Otra vez nos llegó desde arriba una especie de crujido que se intercalaba con un golpeteo. Se acercaba y se alejaba, siempre escaleras arriba. Le pregunté donde estaban el gato y el niño, y me señaló el salón. Dormían. Mejor así, no se enterarían de nada. Estuvo todo en reposo por un momento y comenzó nuevamente. Pude ver la tensión que se acumulaba en sus mandíbulas y le cogí la mano. "Voy a subir", pensé, pero no me dio tiempo, soltó su mano fría de la mía , casi con brusquedad. "Quédate aquí". Subió dos peldaños y regresó a la cocina. Creí que se había arrepentido que el miedo la habría echado para atrás, pero solo había olvidado la escoba. Por segunda vez embistió contra las escaleras, esta vez sin casi posar sus pies. Desapareció. En vez de quedarme paralizada, me acerqué al umbral, y finalmente al pie. Aguzando el oído y resolviendo subir yo también inmediatamente si en breves instantes no tenía noticias. El ruido que no había parado aun pareció acercarse hacia las escaleras pero en la parte superior y al mismo tiempo que me sentí desfallecer, oí un golpe parecido a un escobazo. Me quedé inmóvil, pegada a la puerta, sin saber qué hacer y cuando estaba dispuesta a subir la vi que se asomaba con sonrisa triunfante por la barandilla justo sobre mi. Fue solo un instante porque me cubrió la cara un pañuelo de gasa, mi pañuelo, violeta magenta, embebido en mi propio perfume.

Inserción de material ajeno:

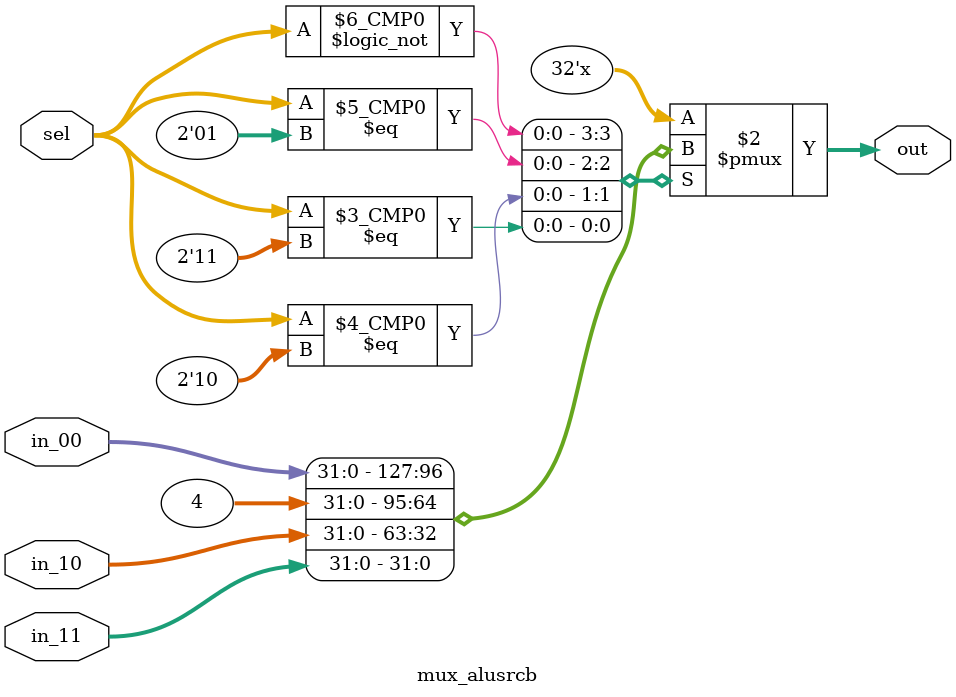
<source format=v>
module mux_alusrcb(
    input wire [31:0] in_00, // Reg_B
    input wire [31:0] in_10, // Sign_extend
    input wire [31:0] in_11, // shift
    input wire [1:0] sel,
    output reg [31:0] out
);
  
  always@(*) begin
    case (sel)
      2'b00: out = in_00; 
      2'b01: out = 32'b100; // 4
      2'b10: out = in_10;
      2'b11: out = in_11;
    endcase
  end
endmodule

</source>
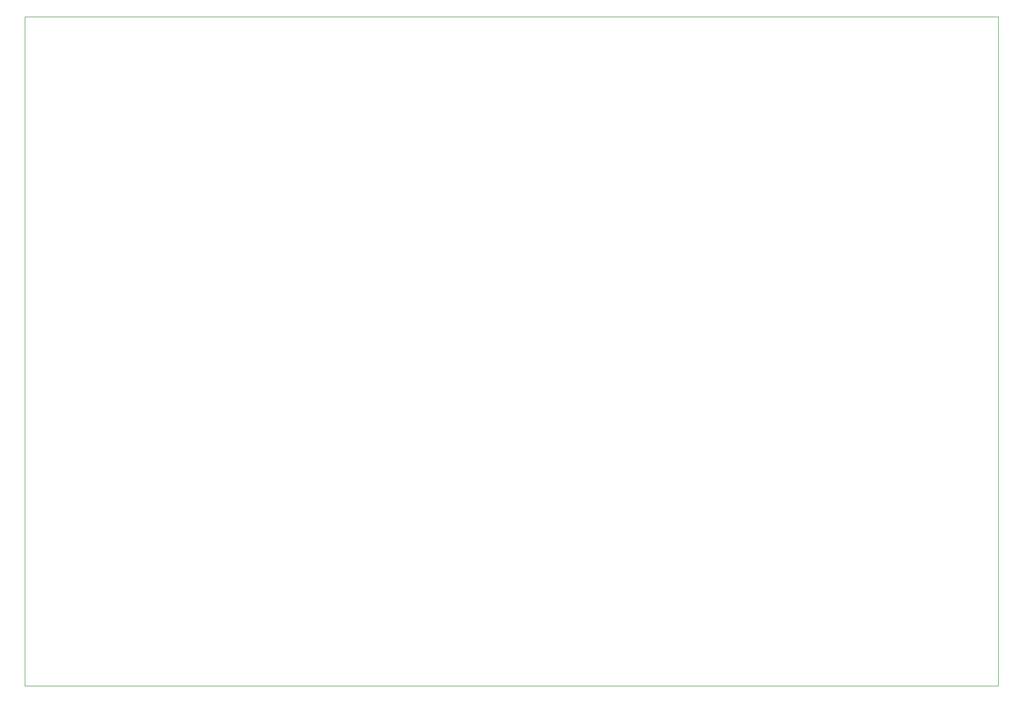
<source format=gbr>
G04 #@! TF.GenerationSoftware,KiCad,Pcbnew,5.0.1-33cea8e~68~ubuntu18.04.1*
G04 #@! TF.CreationDate,2018-11-05T06:29:50-06:00*
G04 #@! TF.ProjectId,raven-prototypes,726176656E2D70726F746F7479706573,rev?*
G04 #@! TF.SameCoordinates,Original*
G04 #@! TF.FileFunction,Profile,NP*
%FSLAX46Y46*%
G04 Gerber Fmt 4.6, Leading zero omitted, Abs format (unit mm)*
G04 Created by KiCad (PCBNEW 5.0.1-33cea8e~68~ubuntu18.04.1) date Mon 05 Nov 2018 06:29:50 AM CST*
%MOMM*%
%LPD*%
G01*
G04 APERTURE LIST*
%ADD10C,0.100000*%
G04 APERTURE END LIST*
D10*
X64500000Y-33500000D02*
X64500000Y-145500000D01*
X227500000Y-33500000D02*
X64500000Y-33500000D01*
X227500000Y-145500000D02*
X227500000Y-33500000D01*
X64500000Y-145500000D02*
X227500000Y-145500000D01*
M02*

</source>
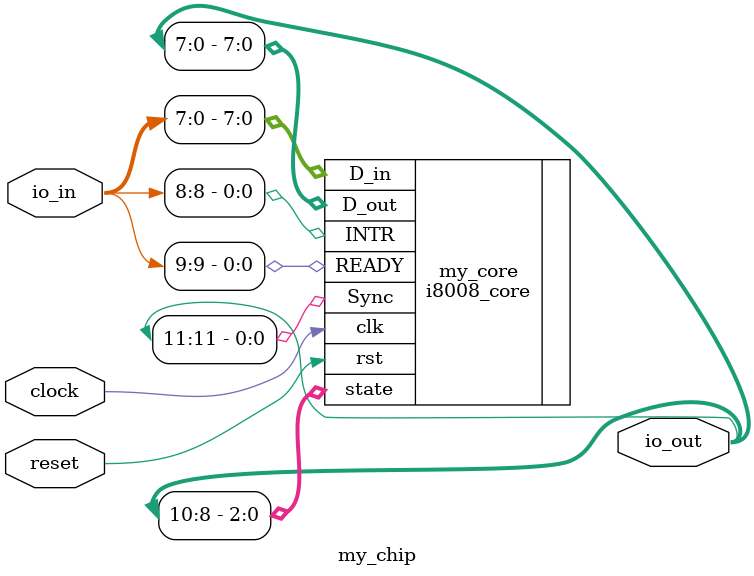
<source format=sv>
`default_nettype none

module my_chip (
    input logic [11:0] io_in, // Inputs to your chip
    output logic [11:0] io_out, // Outputs from your chip
    input logic clock,
    input logic reset // Important: Reset is ACTIVE-HIGH
);
    
    i8008_core my_core (
        .clk(clock),
        .rst(reset),

        .D_in(io_in[7:0]),
        .INTR(io_in[8]),
        .READY(io_in[9]),

        .D_out(io_out[7:0]),
        .state(io_out[10:8]),
        .Sync(io_out[11])
    );

endmodule

</source>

"Póntelo, anda, cúbrete bien, no sea que regrese otra vez".
Más tarde, sorbiendo el te, me dijo, sombría: "No vuelvas a dejar la ventana abierta, o al menos, no te descubras. No por nada, pero no deja de ser un verdadero engorro todo esto".
Esa noche dormimos abajo, la última vez que tuvimos que reventar con la escoba una pequeña mentira que se nos había colado bajo mi cama, dejó un olor pestilente por varios días.